Check every line of the following material for the word "financial", then say how many have it, with no other words.

---------- GIVEN INFORMATION

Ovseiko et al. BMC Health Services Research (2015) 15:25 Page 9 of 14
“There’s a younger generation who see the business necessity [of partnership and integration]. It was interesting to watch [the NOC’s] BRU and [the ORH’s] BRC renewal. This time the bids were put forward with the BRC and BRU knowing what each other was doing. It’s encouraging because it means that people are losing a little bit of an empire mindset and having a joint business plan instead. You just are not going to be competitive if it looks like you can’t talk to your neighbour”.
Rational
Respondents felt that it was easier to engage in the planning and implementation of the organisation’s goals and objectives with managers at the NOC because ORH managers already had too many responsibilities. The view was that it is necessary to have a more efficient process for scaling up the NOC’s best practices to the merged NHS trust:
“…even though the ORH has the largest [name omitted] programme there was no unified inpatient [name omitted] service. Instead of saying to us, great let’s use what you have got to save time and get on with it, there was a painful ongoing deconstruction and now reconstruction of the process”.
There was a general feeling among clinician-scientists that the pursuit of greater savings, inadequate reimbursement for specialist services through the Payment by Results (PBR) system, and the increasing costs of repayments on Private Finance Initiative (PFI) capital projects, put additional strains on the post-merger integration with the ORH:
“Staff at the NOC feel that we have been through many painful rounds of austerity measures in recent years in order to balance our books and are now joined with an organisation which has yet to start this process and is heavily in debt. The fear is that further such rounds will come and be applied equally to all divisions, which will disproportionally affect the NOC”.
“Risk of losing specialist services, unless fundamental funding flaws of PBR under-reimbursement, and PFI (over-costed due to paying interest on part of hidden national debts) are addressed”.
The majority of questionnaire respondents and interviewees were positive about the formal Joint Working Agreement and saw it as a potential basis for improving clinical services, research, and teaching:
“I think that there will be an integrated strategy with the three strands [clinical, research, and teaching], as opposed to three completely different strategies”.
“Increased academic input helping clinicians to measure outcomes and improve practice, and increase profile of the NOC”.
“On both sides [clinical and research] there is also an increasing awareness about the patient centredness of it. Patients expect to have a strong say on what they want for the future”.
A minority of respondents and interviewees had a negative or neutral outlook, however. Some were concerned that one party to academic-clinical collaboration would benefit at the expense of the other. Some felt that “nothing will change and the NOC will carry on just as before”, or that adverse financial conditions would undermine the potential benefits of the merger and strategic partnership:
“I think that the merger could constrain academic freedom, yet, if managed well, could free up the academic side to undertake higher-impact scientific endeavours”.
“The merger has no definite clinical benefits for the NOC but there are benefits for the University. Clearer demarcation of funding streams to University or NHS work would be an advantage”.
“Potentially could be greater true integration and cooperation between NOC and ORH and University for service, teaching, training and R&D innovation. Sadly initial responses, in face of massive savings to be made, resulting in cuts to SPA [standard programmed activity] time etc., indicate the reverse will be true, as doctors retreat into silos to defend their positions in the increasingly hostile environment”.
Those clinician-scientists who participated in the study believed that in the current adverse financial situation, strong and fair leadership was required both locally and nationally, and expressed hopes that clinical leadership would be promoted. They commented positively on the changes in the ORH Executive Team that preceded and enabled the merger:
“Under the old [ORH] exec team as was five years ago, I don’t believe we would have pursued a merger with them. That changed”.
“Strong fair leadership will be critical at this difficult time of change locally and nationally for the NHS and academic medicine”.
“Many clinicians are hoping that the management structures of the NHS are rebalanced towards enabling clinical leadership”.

--------------------

REPLY:
2